Les Longueurs

 


Alice a huit ans. Elle vit avec sa maman depuis que son père a pris l'avion pour les Etats-Unis. Pour combler l'absence paternelle, Mondjo est là. Ce meilleur ami de sa mère, prof d'escalade, prend la petite fille de 8 ans sous son aile. Une aile, qui très vite, prend la forme d'une toile d'araignée, la couleur d'un linceul. Car l'enfant, éprise de cet homme si gentil, subit vite ses caresses, avant d'être violée, maltraitée, menacée... Tout cela dans l'ignorance de celle qui l'a mise au jour, convaincue de la présence uniquement bienveillante de celui qu'elle finit par considérer comme un amour. Alice, qui voit son amant volé par sa mère, ne peut en supporter davantage : ni la trahison de Mondjo, ni la souffrance qu'il lui a fait endurer. Elle a 15 ans. 

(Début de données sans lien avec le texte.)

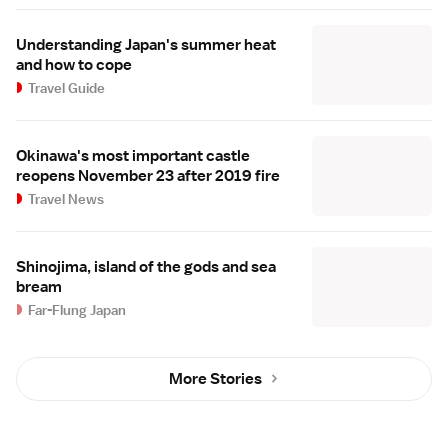
Understanding Japan's summer heat
and how to cope
Travel Guide
Okinawa's most important castle
reopens November 23 after 2019 fire
Travel News
Shinojima, island of the gods and sea
bream
Far-Flung Japan
More Stories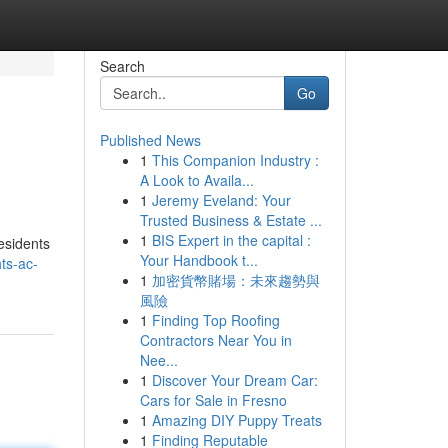
Search
Go
Published News
1
This Companion Industry :
A Look to Availa...
1
Jeremy Eveland: Your
Trusted Business & Estate ...
1
BIS Expert in the capital :
esidents
Your Handbook t...
ts-ac-
1
加密貨幣賭場：未來趨勢與
風險
1
Finding Top Roofing
Contractors Near You in
Nee...
1
Discover Your Dream Car:
Cars for Sale in Fresno
1
Amazing DIY Puppy Treats
1
Finding Reputable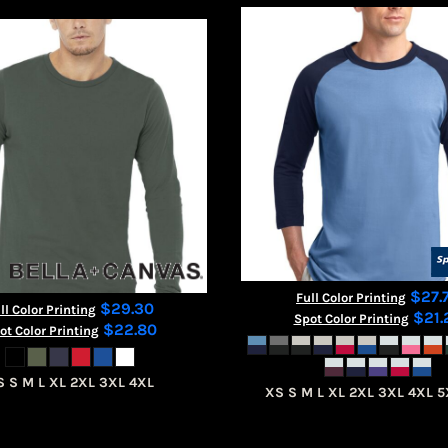
$27.
Full Color Printing
$29.30
ll Color Printing
$21.
Spot Color Printing
$22.80
ot Color Printing
S S M L XL 2XL 3XL 4XL
XS S M L XL 2XL 3XL 4XL 5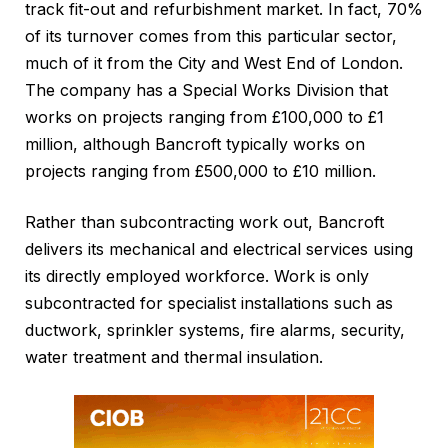
track fit-out and refurbishment market. In fact, 70%
of its turnover comes from this particular sector,
much of it from the City and West End of London.
The company has a Special Works Division that
works on projects ranging from £100,000 to £1
million, although Bancroft typically works on
projects ranging from £500,000 to £10 million.
Rather than subcontracting work out, Bancroft
delivers its mechanical and electrical services using
its directly employed workforce. Work is only
subcontracted for specialist installations such as
ductwork, sprinkler systems, fire alarms, security,
water treatment and thermal insulation.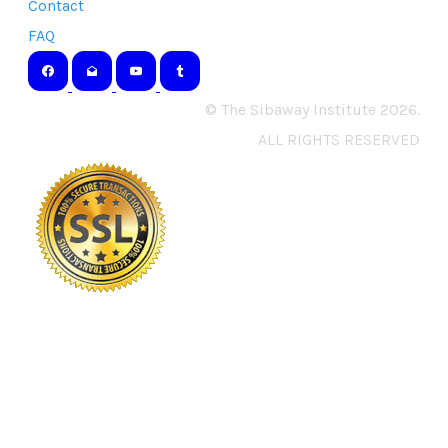
Contact
FAQ
© The Sibaway Institute 2026.
ALL RIGHTS RESERVED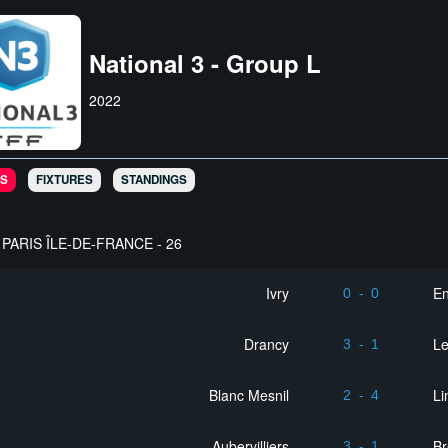
National 3 - Group L
2022
S
FIXTURES
STANDINGS
PARIS ÎLE-DE-FRANCE - 26
Ivry
En
0
-
0
Drancy
L
3
-
1
Blanc Mesnil
Li
2
-
4
Aubervilliers
Br
3
-
1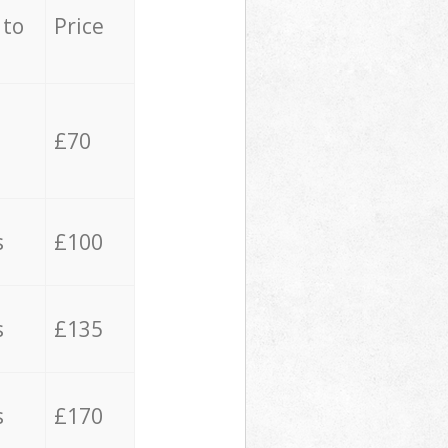
 to
Price
£70
s
£100
s
£135
s
£170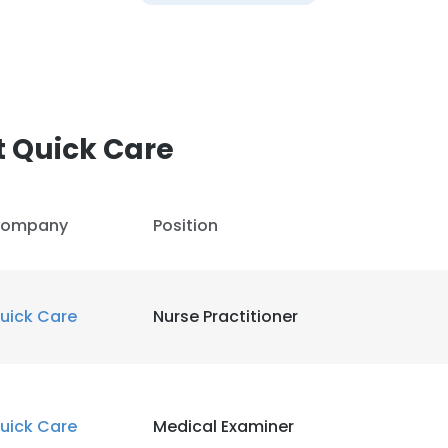
 Quick Care
ompany
Position
uick Care
Nurse Practitioner
uick Care
Medical Examiner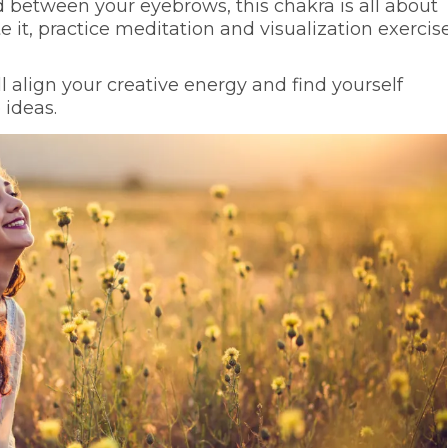
d between your eyebrows, this chakra is all about
e it, practice meditation and visualization exercise
l align your creative energy and find yourself
 ideas.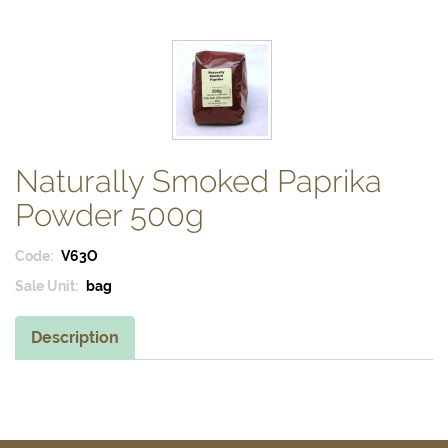
Naturally Smoked Paprika
Powder 500g
Code:
V63O
Sale Unit:
bag
Description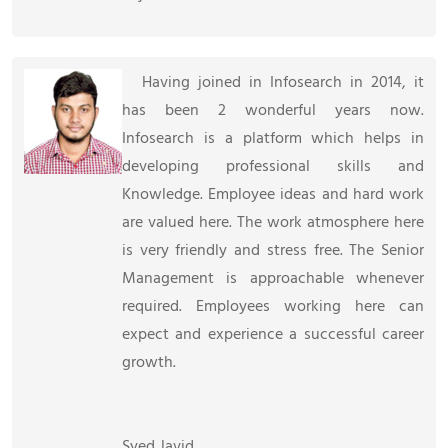
Having joined in Infosearch in 2014, it
has been 2 wonderful years now.
Infosearch is a platform which helps in
developing professional skills and
Knowledge. Employee ideas and hard work
are valued here. The work atmosphere here
is very friendly and stress free. The Senior
Management is approachable whenever
required. Employees working here can
expect and experience a successful career
growth.
Syed Javid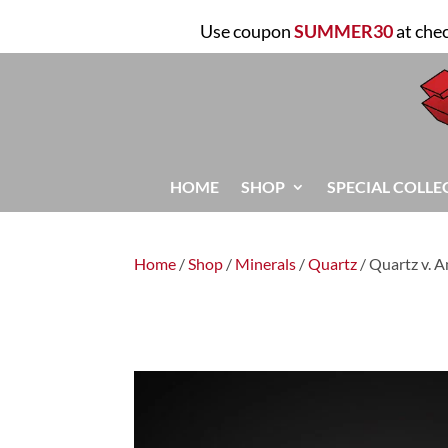
Use coupon
SUMMER30
at che
HOME
SHOP
SPECIAL COLLE
Home
/
Shop
/
Minerals
/
Quartz
/ Quartz v. 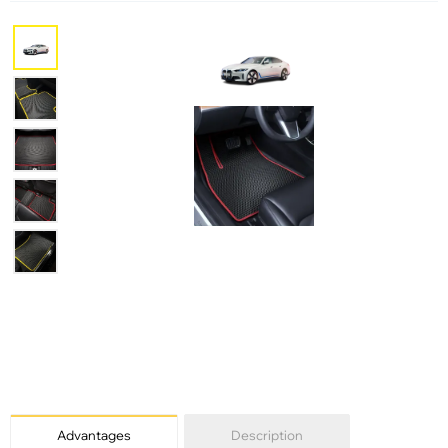
Advantages
Description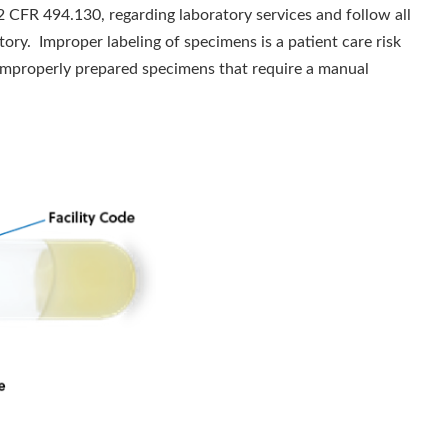
2 CFR 494.130, regarding laboratory services and follow all
tory. Improper labeling of specimens is a patient care risk
s. Improperly prepared specimens that require a manual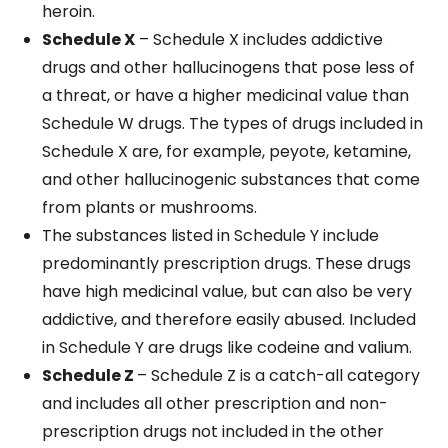
heroin.
Schedule X
– Schedule X includes addictive
drugs and other hallucinogens that pose less of
a threat, or have a higher medicinal value than
Schedule W drugs. The types of drugs included in
Schedule X are, for example, peyote, ketamine,
and other hallucinogenic substances that come
from plants or mushrooms.
The substances listed in Schedule Y include
predominantly prescription drugs. These drugs
have high medicinal value, but can also be very
addictive, and therefore easily abused. Included
in Schedule Y are drugs like codeine and valium.
Schedule Z
– Schedule Z is a catch-all category
and includes all other prescription and non-
prescription drugs not included in the other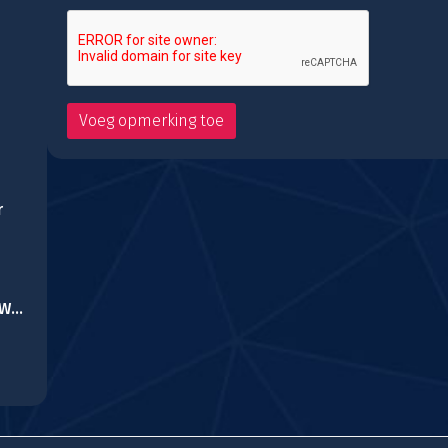
r
Slenderman History WWII Faceless Horror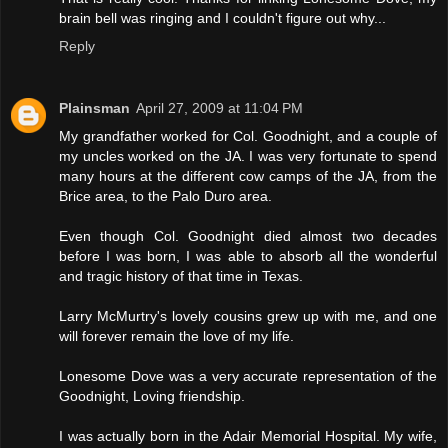
brain bell was ringing and I couldn't figure out why...
Reply
Plainsman
April 27, 2009 at 11:04 PM
My grandfather worked for Col. Goodnight, and a couple of
my uncles worked on the JA. I was very fortunate to spend
many hours at the different cow camps of the JA, from the
Brice area, to the Palo Duro area.
Even though Col. Goodnight died almost two decades
before I was born, I was able to absorb all the wonderful
and tragic history of that time in Texas.
Larry McMurtry's lovely cousins grew up with me, and one
will forever remain the love of my life.
Lonesome Dove was a very accurate representation of the
Goodnight, Loving friendship.
I was actually born in the Adair Memorial Hospital. My wife,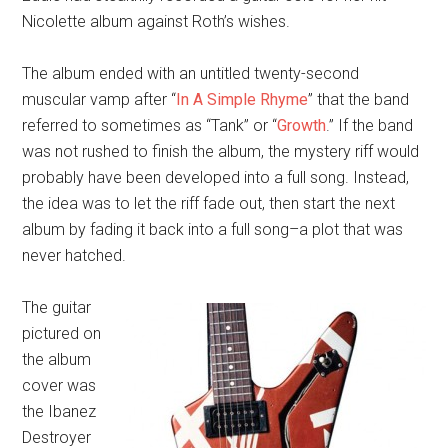
Nicolette album against Roth’s wishes.
The album ended with an untitled twenty-second
muscular vamp after “
In A Simple Rhyme
” that the band
referred to sometimes as “Tank” or “
Growth
.” If the band
was not rushed to finish the album, the mystery riff would
probably have been developed into a full song. Instead,
the idea was to let the riff fade out, then start the next
album by fading it back into a full song–a plot that was
never hatched.
The guitar
pictured on
the album
cover was
the Ibanez
Destroyer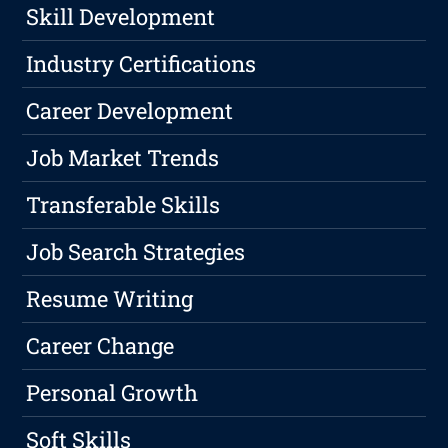
Skill Development
Industry Certifications
Career Development
Job Market Trends
Transferable Skills
Job Search Strategies
Resume Writing
Career Change
Personal Growth
Soft Skills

Ce roman est dur, cru, violent, dérangeant. La très jeune héroïne de Claire Castillon passe par toutes les étapes de l'emprise que fait peser sur elle un homme qui pourrait être son père. Le silence, le secret, les promesses, les sourires... il ment à toutes les étages, mais si bien, qu'il endort la vigilance d'une mère fusionnelle, d'un père aimant mais trop absent, d'une enfant avide de tendresse. De quoi poursuivre son œuvre de destruction pendant des années. Le livre, construit en chapitres courts, alterne les âges d'Alice. En se glissant dans sa peau, dans sa tête, dans ses mots, l'autrice mélange avec aisance l'enfance et l'adolescence, n'offre finalement au lecteur qu'une vision douloureuse de la même torture. Qu'elle ait 8 ou 15 ans, Alice est une victime faussement consentante. D'un style heurté, syncopé, la lecture avance sans rien passer sous silence, sans oublier les autres victimes, ni l'aveuglement maternel. La lucidité que la romancière offre à son héroïne est cependant d'abord la sienne. En posant et enfonçant sa plume ciselée dans chacune des entailles provoquées par chacun des attouchements du coupable, elle touche juste et fort. 

Il est à craindre cependant - mais on lui souhaite tout le contraire -  que l'objectif visé, appuyé par la lettre finale du Docteur Béatrice Gal - à savoir que ce livre soit lu par les adolescentes, et même les plus jeunes -  soit difficile à atteindre. L'écriture, déroutante, risque d'en laisser beaucoup à la lisière des premières pages... Les adultes seront sans doute plus réceptifs, à l'image des succès des ouvrages sur le sujet parus ces derniers temps. 



A partir de 14 ans, Les longueurs, Claire Castillon, collection Scripto, éditions Gallimard jeunesse, 184 pages, 10,50 euros.